Waktu naik ke gatek dari boat, asli goyang parah. Awalnya, aku mau jatuh ke laut kalau ga dipegangin kaki sama si abang boat. Thanks si abang karenamu aku ga perlu ketemu hiu. Naik ke atas gatek itu bertambah intensitas goyangnya, aku jalan aja perlu pegangan, kepalaku pusing, mual-mual tapi ga bisa muntah. Untuk take foto aja perlu pegangan, berarti para nelayan itu emang kuat banget sih. Setelah beberapa waktu kami di atas gatek, kami kembali turun dan balik ke pantai.

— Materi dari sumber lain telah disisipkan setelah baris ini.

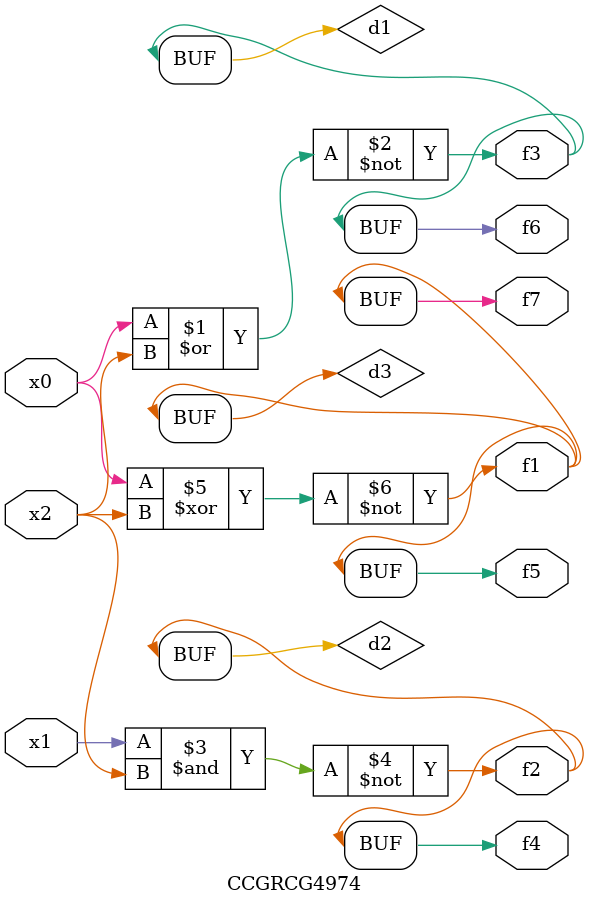
<source format=v>
module CCGRCG4974(
	input x0, x1, x2,
	output f1, f2, f3, f4, f5, f6, f7
);

	wire d1, d2, d3;

	nor (d1, x0, x2);
	nand (d2, x1, x2);
	xnor (d3, x0, x2);
	assign f1 = d3;
	assign f2 = d2;
	assign f3 = d1;
	assign f4 = d2;
	assign f5 = d3;
	assign f6 = d1;
	assign f7 = d3;
endmodule

</source>
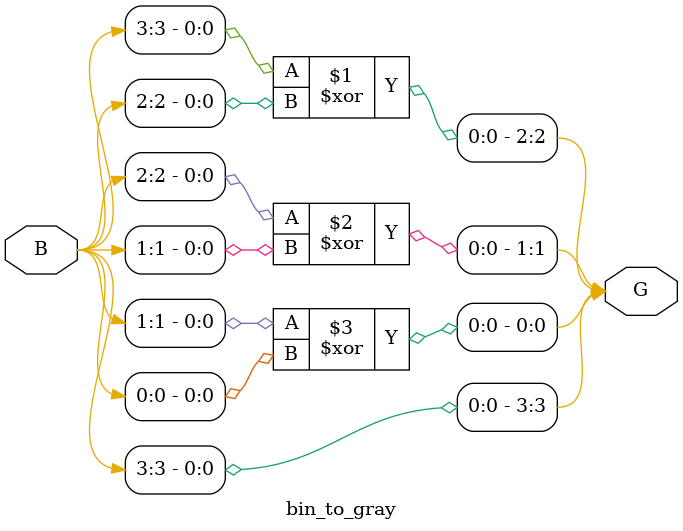
<source format=v>
`timescale 1ns / 1ps


module bin_to_gray(B, G); input [3:0] B;
output [3:0] G;
assign G[3] = B[3];
assign G[2] = B[3] ^ B[2];
assign G[1] = B[2] ^ B[1];
assign G[0] = B[1] ^ B[0]; 
endmodule

</source>
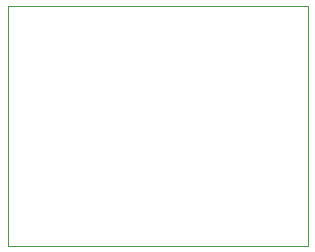
<source format=gbr>
%TF.GenerationSoftware,KiCad,Pcbnew,8.0.6*%
%TF.CreationDate,2024-12-13T22:42:48+00:00*%
%TF.ProjectId,StepperAdapterMount,53746570-7065-4724-9164-61707465724d,RevA*%
%TF.SameCoordinates,Original*%
%TF.FileFunction,Profile,NP*%
%FSLAX46Y46*%
G04 Gerber Fmt 4.6, Leading zero omitted, Abs format (unit mm)*
G04 Created by KiCad (PCBNEW 8.0.6) date 2024-12-13 22:42:48*
%MOMM*%
%LPD*%
G01*
G04 APERTURE LIST*
%TA.AperFunction,Profile*%
%ADD10C,0.050000*%
%TD*%
G04 APERTURE END LIST*
D10*
X38970000Y-197200000D02*
X64370000Y-197200000D01*
X64370000Y-217520000D01*
X38970000Y-217520000D01*
X38970000Y-197200000D01*
M02*

</source>
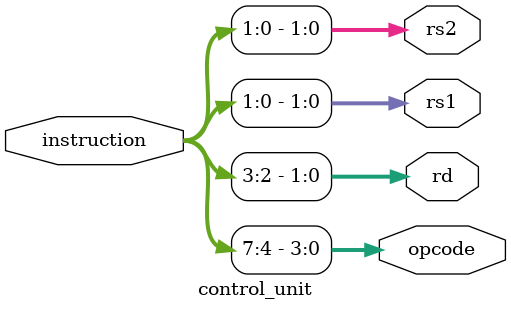
<source format=v>
module control_unit (
    input  wire [7:0] instruction,
    output wire [3:0] opcode,
    output wire [1:0] rd, rs1, rs2
);

    assign opcode = instruction[7:4];
    assign rd     = instruction[3:2];
    assign rs1    = instruction[1:0];
    assign rs2    = instruction[1:0]; // dummy for demo

endmodule

</source>
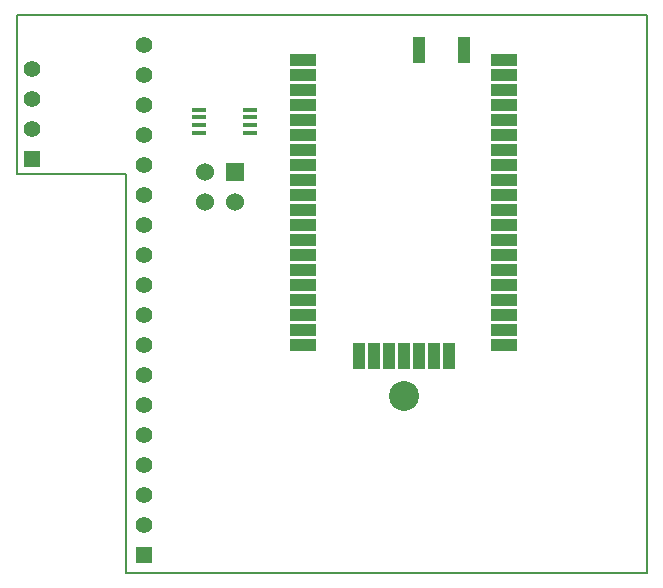
<source format=gbs>
G04 (created by PCBNEW (2012-nov-02)-testing) date Wed 19 Jun 2013 11:23:59 AM CDT*
%MOIN*%
G04 Gerber Fmt 3.4, Leading zero omitted, Abs format*
%FSLAX34Y34*%
G01*
G70*
G90*
G04 APERTURE LIST*
%ADD10C,0.006*%
%ADD11C,0.00590551*%
%ADD12R,0.055X0.055*%
%ADD13C,0.055*%
%ADD14R,0.06X0.06*%
%ADD15C,0.06*%
%ADD16R,0.05X0.015*%
%ADD17R,0.09X0.04*%
%ADD18R,0.04X0.09*%
%ADD19C,0.1*%
G04 APERTURE END LIST*
G54D10*
G54D11*
X95850Y-48350D02*
X95850Y-66950D01*
X74850Y-48350D02*
X74850Y-53650D01*
X95850Y-48350D02*
X74850Y-48350D01*
X78500Y-66950D02*
X95850Y-66950D01*
X78500Y-53650D02*
X78500Y-66950D01*
X74850Y-53650D02*
X78500Y-53650D01*
G54D12*
X75350Y-53150D03*
G54D13*
X75350Y-52150D03*
X75350Y-51150D03*
X75350Y-50150D03*
G54D12*
X79100Y-66350D03*
G54D13*
X79100Y-65350D03*
X79100Y-64350D03*
X79100Y-63350D03*
X79100Y-62350D03*
X79100Y-61350D03*
X79100Y-60350D03*
X79100Y-59350D03*
X79100Y-58350D03*
X79100Y-57350D03*
X79100Y-56350D03*
X79100Y-55350D03*
X79100Y-54350D03*
X79100Y-53350D03*
X79100Y-52350D03*
X79100Y-51350D03*
X79100Y-50350D03*
X79100Y-49350D03*
G54D14*
X82140Y-53570D03*
G54D15*
X82140Y-54570D03*
X81140Y-53570D03*
X81140Y-54570D03*
G54D16*
X82640Y-51506D03*
X82640Y-51762D03*
X82640Y-52018D03*
X82640Y-52274D03*
X80940Y-52274D03*
X80940Y-52018D03*
X80940Y-51762D03*
X80940Y-51506D03*
G54D17*
X91100Y-49850D03*
X91100Y-50350D03*
X91100Y-50850D03*
X91100Y-51350D03*
X91100Y-51850D03*
X91100Y-52350D03*
X91100Y-52850D03*
X91100Y-53350D03*
X91100Y-53850D03*
X91100Y-54350D03*
X91100Y-54850D03*
X91100Y-55350D03*
X91100Y-55850D03*
X91100Y-56350D03*
X91100Y-56850D03*
X91100Y-57350D03*
X91100Y-57850D03*
X91100Y-58350D03*
X91100Y-58850D03*
X91100Y-59350D03*
G54D18*
X89250Y-59700D03*
X88750Y-59700D03*
X88250Y-59700D03*
X87750Y-59700D03*
X87250Y-59700D03*
X86750Y-59700D03*
X86250Y-59700D03*
G54D17*
X84400Y-59350D03*
X84400Y-58850D03*
X84400Y-58350D03*
X84400Y-57850D03*
X84400Y-57350D03*
X84400Y-56850D03*
X84400Y-56350D03*
X84400Y-55850D03*
X84400Y-55350D03*
X84400Y-54850D03*
X84400Y-54350D03*
X84400Y-53850D03*
X84400Y-53350D03*
X84400Y-52850D03*
X84400Y-52350D03*
X84400Y-51850D03*
X84400Y-51350D03*
X84400Y-50850D03*
X84400Y-50350D03*
X84400Y-49850D03*
G54D18*
X89750Y-49500D03*
X88250Y-49500D03*
G54D19*
X87750Y-61050D03*
M02*

</source>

Pengalaman ini pertama untukku dan ini juga membuka pikiranku. Aku yang menganggap bahwa media menyuguhkan yang sebenarnya, setelah naik boat ini aku sadar kalau ada beberapa hal yang tidak disuguhkan atau disuguhkan dengan cara ‘berbeda’, sehingga bagi orang-orang yang belum ‘tertampar’ akan kenyataan menjadi percaya begitu saja. Aku tau bireun ini adalah salah satu kabupaten besar di Aceh dan curee tunong adalah satu dari sekian kampung di kabupaten ini yang memiliki ‘rumah bohongan’ dan mungkin ‘rumah bohongan’ bisa menjadi pertimbangan untuk peningkatan pembangunan, apakah mau dibiarkan begitu saja hingga bertahun-tahun ke depan atau dibuatkan program yang sedemikian rupa agar 'rumah bohongan' ini lenyap dari muka bumi, ini adalah pilihan dari bireun sendiri.